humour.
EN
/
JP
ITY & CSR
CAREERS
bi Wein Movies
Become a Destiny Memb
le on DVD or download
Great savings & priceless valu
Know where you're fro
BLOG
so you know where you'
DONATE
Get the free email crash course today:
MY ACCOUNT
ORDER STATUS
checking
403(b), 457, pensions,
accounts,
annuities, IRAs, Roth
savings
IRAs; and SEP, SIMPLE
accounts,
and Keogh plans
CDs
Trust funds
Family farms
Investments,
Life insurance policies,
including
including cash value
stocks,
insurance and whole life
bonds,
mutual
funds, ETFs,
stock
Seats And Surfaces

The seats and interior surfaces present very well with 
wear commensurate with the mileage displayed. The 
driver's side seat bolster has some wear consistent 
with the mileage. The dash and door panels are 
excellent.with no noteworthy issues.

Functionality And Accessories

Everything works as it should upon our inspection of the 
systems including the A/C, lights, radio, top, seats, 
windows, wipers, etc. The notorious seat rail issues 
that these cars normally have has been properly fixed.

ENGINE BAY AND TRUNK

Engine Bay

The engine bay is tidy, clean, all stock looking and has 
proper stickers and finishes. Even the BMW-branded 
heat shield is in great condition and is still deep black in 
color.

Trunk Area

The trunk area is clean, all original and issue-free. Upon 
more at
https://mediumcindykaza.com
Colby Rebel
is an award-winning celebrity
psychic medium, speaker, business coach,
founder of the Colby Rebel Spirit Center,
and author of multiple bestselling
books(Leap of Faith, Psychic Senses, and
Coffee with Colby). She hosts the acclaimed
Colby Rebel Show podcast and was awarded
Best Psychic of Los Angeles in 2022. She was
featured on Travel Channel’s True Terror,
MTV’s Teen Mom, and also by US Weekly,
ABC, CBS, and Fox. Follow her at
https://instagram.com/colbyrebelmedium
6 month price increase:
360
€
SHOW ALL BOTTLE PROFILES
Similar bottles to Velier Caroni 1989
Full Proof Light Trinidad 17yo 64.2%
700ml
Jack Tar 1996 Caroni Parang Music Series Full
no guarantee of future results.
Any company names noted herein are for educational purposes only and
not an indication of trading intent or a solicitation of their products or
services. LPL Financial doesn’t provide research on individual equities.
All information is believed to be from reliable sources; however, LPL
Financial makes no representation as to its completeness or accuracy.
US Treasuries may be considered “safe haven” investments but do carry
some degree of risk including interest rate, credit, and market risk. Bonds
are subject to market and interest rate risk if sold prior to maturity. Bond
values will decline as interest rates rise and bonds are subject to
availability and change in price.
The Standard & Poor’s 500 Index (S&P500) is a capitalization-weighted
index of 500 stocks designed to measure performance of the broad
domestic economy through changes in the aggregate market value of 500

**What is expected**
Return all of the entries exactly as they were supplied.

**Task answer**
humour.
EN
/
JP
ITY & CSR
CAREERS
bi Wein Movies
Become a Destiny Memb
le on DVD or download
Great savings & priceless valu
Know where you're fro
BLOG
so you know where you'
DONATE
Get the free email crash course today:
MY ACCOUNT
ORDER STATUS
checking
403(b), 457, pensions,
accounts,
annuities, IRAs, Roth
savings
IRAs; and SEP, SIMPLE
accounts,
and Keogh plans
CDs
Trust funds
Family farms
Investments,
Life insurance policies,
including
including cash value
stocks,
insurance and whole life
bonds,
mutual
funds, ETFs,
stock
Seats And Surfaces

The seats and interior surfaces present very well with 
wear commensurate with the mileage displayed. The 
driver's side seat bolster has some wear consistent 
with the mileage. The dash and door panels are 
excellent.with no noteworthy issues.

Functionality And Accessories

Everything works as it should upon our inspection of the 
systems including the A/C, lights, radio, top, seats, 
windows, wipers, etc. The notorious seat rail issues 
that these cars normally have has been properly fixed.

ENGINE BAY AND TRUNK

Engine Bay

The engine bay is tidy, clean, all stock looking and has 
proper stickers and finishes. Even the BMW-branded 
heat shield is in great condition and is still deep black in 
color.

Trunk Area

The trunk area is clean, all original and issue-free. Upon 
more at
https://mediumcindykaza.com
Colby Rebel
is an award-winning celebrity
psychic medium, speaker, business coach,
founder of the Colby Rebel Spirit Center,
and author of multiple bestselling
books(Leap of Faith, Psychic Senses, and
Coffee with Colby). She hosts the acclaimed
Colby Rebel Show podcast and was awarded
Best Psychic of Los Angeles in 2022. She was
featured on Travel Channel’s True Terror,
MTV’s Teen Mom, and also by US Weekly,
ABC, CBS, and Fox. Follow her at
https://instagram.com/colbyrebelmedium
6 month price increase:
360
€
SHOW ALL BOTTLE PROFILES
Similar bottles to Velier Caroni 1989
Full Proof Light Trinidad 17yo 64.2%
700ml
Jack Tar 1996 Caroni Parang Music Series Full
no guarantee of future results.
Any company names noted herein are for educational purposes only and
not an indication of trading intent or a solicitation of their products or
services. LPL Financial doesn’t provide research on individual equities.
All information is believed to be from reliable sources; however, LPL
Financial makes no representation as to its completeness or accuracy.
US Treasuries may be considered “safe haven” investments but do carry
some degree of risk including interest rate, credit, and market risk. Bonds
are subject to market and interest rate risk if sold prior to maturity. Bond
values will decline as interest rates rise and bonds are subject to
availability and change in price.
The Standard & Poor’s 500 Index (S&P500) is a capitalization-weighted
index of 500 stocks designed to measure performance of the broad
domestic economy through changes in the aggregate market value of 500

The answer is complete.